Colonoscopic Perforations: Incidence, Management, and Outcomes

September 2004
American Surgeon;Sep2004, Vol. 70 Issue 9, p750
Academic Journal
Fiberoptic colonoscopy provides superior diagnostic and therapeutic capabilities in the treatment of lower gastrointestinal disease processes. A well-recognized, but uncommon, complication during the procedure is perforation. The purpose of this study was to determine the incidence of colonoscopic perforation, define risk factors, assess the management of these complications, and evaluate outcomes. From January 1997 through December 2003, 43,609 colonoscopies were per- formed in our medical center. There were 14 (0.032%) perforations (1 in 3115 procedures); 7 from diagnostic and 7 from therapeutic procedures. General surgeons performed 1243 procedures (2.9%), and their rate of perforation was 0.080 per cent compared with 0.031 per cent for gastroenterologists during the same period. Half of the perforations occurred in the rectosigmoid, and the most common mechanism was mechanical (n = 6).

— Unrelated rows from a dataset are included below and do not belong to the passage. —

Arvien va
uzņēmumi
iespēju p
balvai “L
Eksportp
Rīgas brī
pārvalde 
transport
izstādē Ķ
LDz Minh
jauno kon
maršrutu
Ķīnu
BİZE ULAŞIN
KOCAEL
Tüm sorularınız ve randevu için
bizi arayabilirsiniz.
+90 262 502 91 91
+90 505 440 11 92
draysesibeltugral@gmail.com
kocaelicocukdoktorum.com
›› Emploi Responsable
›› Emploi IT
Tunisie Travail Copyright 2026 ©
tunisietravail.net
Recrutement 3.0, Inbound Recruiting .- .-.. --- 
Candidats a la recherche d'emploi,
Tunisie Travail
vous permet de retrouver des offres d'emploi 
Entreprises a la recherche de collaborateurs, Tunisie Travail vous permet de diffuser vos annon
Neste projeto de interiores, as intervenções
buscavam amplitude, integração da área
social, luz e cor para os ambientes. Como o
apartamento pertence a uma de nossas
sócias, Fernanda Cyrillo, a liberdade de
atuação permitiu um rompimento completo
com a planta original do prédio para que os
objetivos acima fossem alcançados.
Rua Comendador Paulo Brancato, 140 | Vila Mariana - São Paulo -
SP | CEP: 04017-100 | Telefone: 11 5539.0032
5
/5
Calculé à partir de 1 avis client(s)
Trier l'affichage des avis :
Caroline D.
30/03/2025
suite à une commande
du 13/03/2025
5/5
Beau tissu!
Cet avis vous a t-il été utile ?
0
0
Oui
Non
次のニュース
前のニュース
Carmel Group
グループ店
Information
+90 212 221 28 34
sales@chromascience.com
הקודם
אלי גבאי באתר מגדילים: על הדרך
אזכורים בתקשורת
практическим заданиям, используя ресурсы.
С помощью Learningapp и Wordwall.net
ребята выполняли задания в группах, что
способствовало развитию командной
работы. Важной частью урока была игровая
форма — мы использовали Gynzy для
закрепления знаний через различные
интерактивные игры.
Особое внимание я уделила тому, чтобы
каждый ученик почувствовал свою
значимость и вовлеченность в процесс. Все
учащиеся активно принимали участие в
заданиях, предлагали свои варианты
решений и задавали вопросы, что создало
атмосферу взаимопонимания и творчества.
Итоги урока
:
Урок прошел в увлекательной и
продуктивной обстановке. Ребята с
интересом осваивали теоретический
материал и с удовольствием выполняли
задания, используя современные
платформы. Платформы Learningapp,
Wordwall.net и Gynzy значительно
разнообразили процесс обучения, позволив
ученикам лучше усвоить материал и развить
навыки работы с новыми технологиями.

Perforation was identified immediately during endoscopy in 50 per cent of the patients. Thirteen of 14 perforations were treated within 24 hours; I was delayed 48 hours. Initial surgical management was undertaken in 11/14 patients. Initial nonoperative treatment was attempted in three and was successful in only one patient. The mean length of stay following perforation was 11,2 days (range, 4-36 days). Three patients (21.4%) had 7 postoperative complications. Colonoscopic perforations are uncommon but can be recognized early and managed surgically with acceptable morbidity and postoperative length of stay.